Statistical Analysis

All data were presented as mean values ±S.D unless otherwise specified. Difference in the baseline characteristics between genders (men v.s women), KCNH2(1956,C>T) genotypes(CC v.s CT+TT), and ages(age≤55 y v.s age>55) were compared by independent-samples T-test or Wilcoxon rank sum test, appropriately.
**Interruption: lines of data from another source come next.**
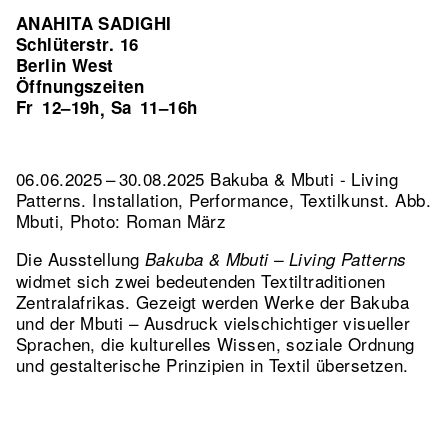
ANAHITA SADIGHI
Schlüterstr. 16
Berlin West
Öffnungszeiten
Fr
12–19h
Sa
11–16h
,
06.06.2025 – 30.08.2025 Bakuba & Mbuti - Living
Patterns. Installation, Performance, Textilkunst.
Abb.
Mbuti, Photo: Roman März
Die Ausstellung
Bakuba & Mbuti – Living Patterns
widmet sich zwei bedeutenden Textiltraditionen
Zentralafrikas. Gezeigt werden Werke der Bakuba
und der Mbuti – Ausdruck vielschichtiger visueller
Sprachen, die kulturelles Wissen, soziale Ordnung
und gestalterische Prinzipien in Textil übersetzen.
Hardy-Weinberg equilibrium for genotypic distribution of KCNH2 (1956, C>T) polymorphism was analyzed by using χ2 test. Allele frequencies were determined by direct gene counting. The differences between groups of the changes (after treatment-before treatment) in HR, SBP DBP, MAP, and PP were calculated using multivariable ANOVA analysis followed by Bonferroni correction for multiple comparisons. P- values were adjusted by BMI, gender and age when needed. To address whether significant interaction between age-genotype, gender-genotype, age-gender-genotype specific and the response on antihypertensive therapy, multivariate ANOVA and Stratified Analysis were used. A two-tailed P-value<0.05 was considered significant. Statistical analyses were performed using SPSS 19.0 for Windows software (SPSS, Chicago, IL).